Tuesday, May 17, 2011

Kitchen Scraps Mulch - Update 4

It's been a few months since I put kitchen scraps as reverse mulch (bottom of the pot) under my habanero.  Then I put a couple of African Nightcrawlers along with the scraps.  I wanted to see if the ANCs would survive in the pot and turn the organic content inside the pot into vermicompost.    A couple of days ago, I decided to dig up the pot to see.    Compare it for yourself. 

If you look at pictures 1 and 2, that's show's a month's difference.  In particular, examine the amount of additional mulch on the top side of the plant.  While picture 1 shows the pot filled to the brim with mulch picture 2 shows about an inch and a half decline.  Considering that I throw in additional material several times a week, you'll appreciate how fast the organic material degrades.  Was it due to the worms?  Perhaps. 

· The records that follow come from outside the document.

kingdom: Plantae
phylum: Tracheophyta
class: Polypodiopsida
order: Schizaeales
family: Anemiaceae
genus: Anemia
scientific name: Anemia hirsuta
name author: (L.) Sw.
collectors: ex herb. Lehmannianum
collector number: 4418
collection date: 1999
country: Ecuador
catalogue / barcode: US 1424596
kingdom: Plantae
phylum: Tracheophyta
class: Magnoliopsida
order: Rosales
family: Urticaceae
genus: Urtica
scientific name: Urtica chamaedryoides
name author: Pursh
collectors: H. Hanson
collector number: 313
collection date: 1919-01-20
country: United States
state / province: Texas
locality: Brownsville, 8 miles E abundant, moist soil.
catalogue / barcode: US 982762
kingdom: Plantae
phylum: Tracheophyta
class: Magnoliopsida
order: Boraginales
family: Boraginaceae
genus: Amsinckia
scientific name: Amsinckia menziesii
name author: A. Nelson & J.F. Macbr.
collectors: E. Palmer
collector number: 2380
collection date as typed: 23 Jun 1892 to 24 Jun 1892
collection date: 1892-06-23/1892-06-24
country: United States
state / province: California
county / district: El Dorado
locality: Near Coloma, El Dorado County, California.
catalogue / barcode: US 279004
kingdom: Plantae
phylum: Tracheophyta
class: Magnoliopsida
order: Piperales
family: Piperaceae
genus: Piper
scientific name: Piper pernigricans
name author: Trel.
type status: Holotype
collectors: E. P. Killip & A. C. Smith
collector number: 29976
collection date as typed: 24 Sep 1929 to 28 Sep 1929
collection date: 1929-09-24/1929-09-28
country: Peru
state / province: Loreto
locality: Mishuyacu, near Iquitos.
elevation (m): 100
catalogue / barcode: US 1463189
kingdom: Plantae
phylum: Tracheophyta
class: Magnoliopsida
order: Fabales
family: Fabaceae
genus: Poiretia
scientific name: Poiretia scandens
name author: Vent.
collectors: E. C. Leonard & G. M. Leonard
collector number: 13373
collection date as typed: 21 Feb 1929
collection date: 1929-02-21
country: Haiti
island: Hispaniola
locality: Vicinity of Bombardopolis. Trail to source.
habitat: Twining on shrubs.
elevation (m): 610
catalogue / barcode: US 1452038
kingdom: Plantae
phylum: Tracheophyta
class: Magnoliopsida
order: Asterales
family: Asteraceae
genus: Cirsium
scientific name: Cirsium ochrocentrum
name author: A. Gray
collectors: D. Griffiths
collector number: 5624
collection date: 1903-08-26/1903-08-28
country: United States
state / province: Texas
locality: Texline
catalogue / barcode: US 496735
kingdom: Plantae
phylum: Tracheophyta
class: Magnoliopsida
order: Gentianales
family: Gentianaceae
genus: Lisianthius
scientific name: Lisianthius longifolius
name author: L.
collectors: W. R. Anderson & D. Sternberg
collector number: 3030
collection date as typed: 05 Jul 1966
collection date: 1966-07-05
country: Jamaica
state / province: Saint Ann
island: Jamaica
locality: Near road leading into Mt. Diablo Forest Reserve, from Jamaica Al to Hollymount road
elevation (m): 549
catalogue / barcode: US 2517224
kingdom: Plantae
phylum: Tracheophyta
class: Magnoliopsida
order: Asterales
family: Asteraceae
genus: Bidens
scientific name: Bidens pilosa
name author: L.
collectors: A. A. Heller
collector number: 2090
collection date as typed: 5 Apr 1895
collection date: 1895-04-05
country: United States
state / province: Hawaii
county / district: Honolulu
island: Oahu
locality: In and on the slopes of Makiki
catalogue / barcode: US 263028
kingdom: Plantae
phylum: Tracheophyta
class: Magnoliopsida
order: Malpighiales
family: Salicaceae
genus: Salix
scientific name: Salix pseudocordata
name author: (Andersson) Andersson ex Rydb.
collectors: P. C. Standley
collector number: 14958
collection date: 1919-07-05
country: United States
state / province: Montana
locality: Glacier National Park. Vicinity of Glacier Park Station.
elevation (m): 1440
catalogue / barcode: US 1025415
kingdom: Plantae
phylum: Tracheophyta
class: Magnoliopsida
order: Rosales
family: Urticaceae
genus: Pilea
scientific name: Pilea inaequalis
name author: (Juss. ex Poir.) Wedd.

If you compare pictures 3 and 4, you'll see a big difference as well.  Whereas picture 3 has a whole newspaper on the underside covered by a week's worth of kitchen scraps, picture 4 shows mostly humus and some worms.  Now the inside of the pot wasn't exactly crawling with worms as I had hoped, but there were still some there.  However, I've also seen that the worms migrated to some of the other pots beside my habanero as well.  That's why I have cardboard and newspaper under the pots so that the worms can easily move from a bad spot to a good spot and always have something to eat.   I think this also goes to show that if you plan it right, composting worms can survive and thrive in the sunny side of the garden.